Copy out every line of the material below without changing a single character, and keep the lines in the same order.

BEGIN Data under study

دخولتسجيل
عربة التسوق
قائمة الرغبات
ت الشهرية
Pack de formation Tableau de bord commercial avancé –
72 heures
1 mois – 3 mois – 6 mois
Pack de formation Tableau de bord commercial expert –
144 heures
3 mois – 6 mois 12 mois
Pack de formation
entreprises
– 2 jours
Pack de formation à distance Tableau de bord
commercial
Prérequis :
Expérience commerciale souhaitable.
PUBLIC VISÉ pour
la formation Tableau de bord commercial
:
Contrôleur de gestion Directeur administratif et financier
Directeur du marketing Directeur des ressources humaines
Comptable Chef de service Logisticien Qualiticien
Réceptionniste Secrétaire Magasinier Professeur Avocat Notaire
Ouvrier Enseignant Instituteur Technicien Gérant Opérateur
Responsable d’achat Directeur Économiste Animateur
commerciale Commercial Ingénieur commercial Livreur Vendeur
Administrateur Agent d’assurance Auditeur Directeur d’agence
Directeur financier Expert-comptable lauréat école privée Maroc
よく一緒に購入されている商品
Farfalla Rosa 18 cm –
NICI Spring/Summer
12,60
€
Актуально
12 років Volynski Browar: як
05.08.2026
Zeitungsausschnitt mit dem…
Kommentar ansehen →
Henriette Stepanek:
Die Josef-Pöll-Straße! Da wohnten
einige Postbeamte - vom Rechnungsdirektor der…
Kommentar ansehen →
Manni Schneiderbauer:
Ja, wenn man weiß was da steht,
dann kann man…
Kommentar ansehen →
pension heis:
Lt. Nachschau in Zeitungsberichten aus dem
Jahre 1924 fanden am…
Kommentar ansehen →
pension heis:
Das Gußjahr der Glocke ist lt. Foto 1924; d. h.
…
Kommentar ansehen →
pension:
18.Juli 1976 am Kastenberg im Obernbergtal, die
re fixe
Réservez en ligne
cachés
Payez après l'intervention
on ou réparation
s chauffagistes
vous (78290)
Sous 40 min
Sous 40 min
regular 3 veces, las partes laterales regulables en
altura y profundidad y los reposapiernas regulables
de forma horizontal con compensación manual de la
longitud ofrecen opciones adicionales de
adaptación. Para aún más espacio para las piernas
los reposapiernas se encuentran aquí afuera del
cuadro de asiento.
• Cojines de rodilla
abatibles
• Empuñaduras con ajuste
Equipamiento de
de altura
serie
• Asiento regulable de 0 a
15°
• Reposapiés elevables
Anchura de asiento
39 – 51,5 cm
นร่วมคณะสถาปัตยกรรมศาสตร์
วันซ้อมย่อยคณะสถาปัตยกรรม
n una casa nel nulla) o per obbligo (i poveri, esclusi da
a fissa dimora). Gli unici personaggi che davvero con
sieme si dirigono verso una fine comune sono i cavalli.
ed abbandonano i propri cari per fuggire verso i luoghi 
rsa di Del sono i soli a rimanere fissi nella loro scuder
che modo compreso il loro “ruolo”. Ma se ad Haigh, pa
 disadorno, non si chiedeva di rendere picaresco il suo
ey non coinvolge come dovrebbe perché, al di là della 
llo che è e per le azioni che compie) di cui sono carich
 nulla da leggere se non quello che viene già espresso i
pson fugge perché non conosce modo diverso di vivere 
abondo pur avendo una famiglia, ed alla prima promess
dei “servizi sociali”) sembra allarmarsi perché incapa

END Data under study

■ Solution to the problem ■
دخولتسجيل
عربة التسوق
قائمة الرغبات
ت الشهرية
Pack de formation Tableau de bord commercial avancé –
72 heures
1 mois – 3 mois – 6 mois
Pack de formation Tableau de bord commercial expert –
144 heures
3 mois – 6 mois 12 mois
Pack de formation
entreprises
– 2 jours
Pack de formation à distance Tableau de bord
commercial
Prérequis :
Expérience commerciale souhaitable.
PUBLIC VISÉ pour
la formation Tableau de bord commercial
:
Contrôleur de gestion Directeur administratif et financier
Directeur du marketing Directeur des ressources humaines
Comptable Chef de service Logisticien Qualiticien
Réceptionniste Secrétaire Magasinier Professeur Avocat Notaire
Ouvrier Enseignant Instituteur Technicien Gérant Opérateur
Responsable d’achat Directeur Économiste Animateur
commerciale Commercial Ingénieur commercial Livreur Vendeur
Administrateur Agent d’assurance Auditeur Directeur d’agence
Directeur financier Expert-comptable lauréat école privée Maroc
よく一緒に購入されている商品
Farfalla Rosa 18 cm –
NICI Spring/Summer
12,60
€
Актуально
12 років Volynski Browar: як
05.08.2026
Zeitungsausschnitt mit dem…
Kommentar ansehen →
Henriette Stepanek:
Die Josef-Pöll-Straße! Da wohnten
einige Postbeamte - vom Rechnungsdirektor der…
Kommentar ansehen →
Manni Schneiderbauer:
Ja, wenn man weiß was da steht,
dann kann man…
Kommentar ansehen →
pension heis:
Lt. Nachschau in Zeitungsberichten aus dem
Jahre 1924 fanden am…
Kommentar ansehen →
pension heis:
Das Gußjahr der Glocke ist lt. Foto 1924; d. h.
…
Kommentar ansehen →
pension:
18.Juli 1976 am Kastenberg im Obernbergtal, die
re fixe
Réservez en ligne
cachés
Payez après l'intervention
on ou réparation
s chauffagistes
vous (78290)
Sous 40 min
Sous 40 min
regular 3 veces, las partes laterales regulables en
altura y profundidad y los reposapiernas regulables
de forma horizontal con compensación manual de la
longitud ofrecen opciones adicionales de
adaptación. Para aún más espacio para las piernas
los reposapiernas se encuentran aquí afuera del
cuadro de asiento.
• Cojines de rodilla
abatibles
• Empuñaduras con ajuste
Equipamiento de
de altura
serie
• Asiento regulable de 0 a
15°
• Reposapiés elevables
Anchura de asiento
39 – 51,5 cm
นร่วมคณะสถาปัตยกรรมศาสตร์
วันซ้อมย่อยคณะสถาปัตยกรรม
n una casa nel nulla) o per obbligo (i poveri, esclusi da
a fissa dimora). Gli unici personaggi che davvero con
sieme si dirigono verso una fine comune sono i cavalli.
ed abbandonano i propri cari per fuggire verso i luoghi 
rsa di Del sono i soli a rimanere fissi nella loro scuder
che modo compreso il loro “ruolo”. Ma se ad Haigh, pa
 disadorno, non si chiedeva di rendere picaresco il suo
ey non coinvolge come dovrebbe perché, al di là della 
llo che è e per le azioni che compie) di cui sono carich
 nulla da leggere se non quello che viene già espresso i
pson fugge perché non conosce modo diverso di vivere 
abondo pur avendo una famiglia, ed alla prima promess
dei “servizi sociali”) sembra allarmarsi perché incapa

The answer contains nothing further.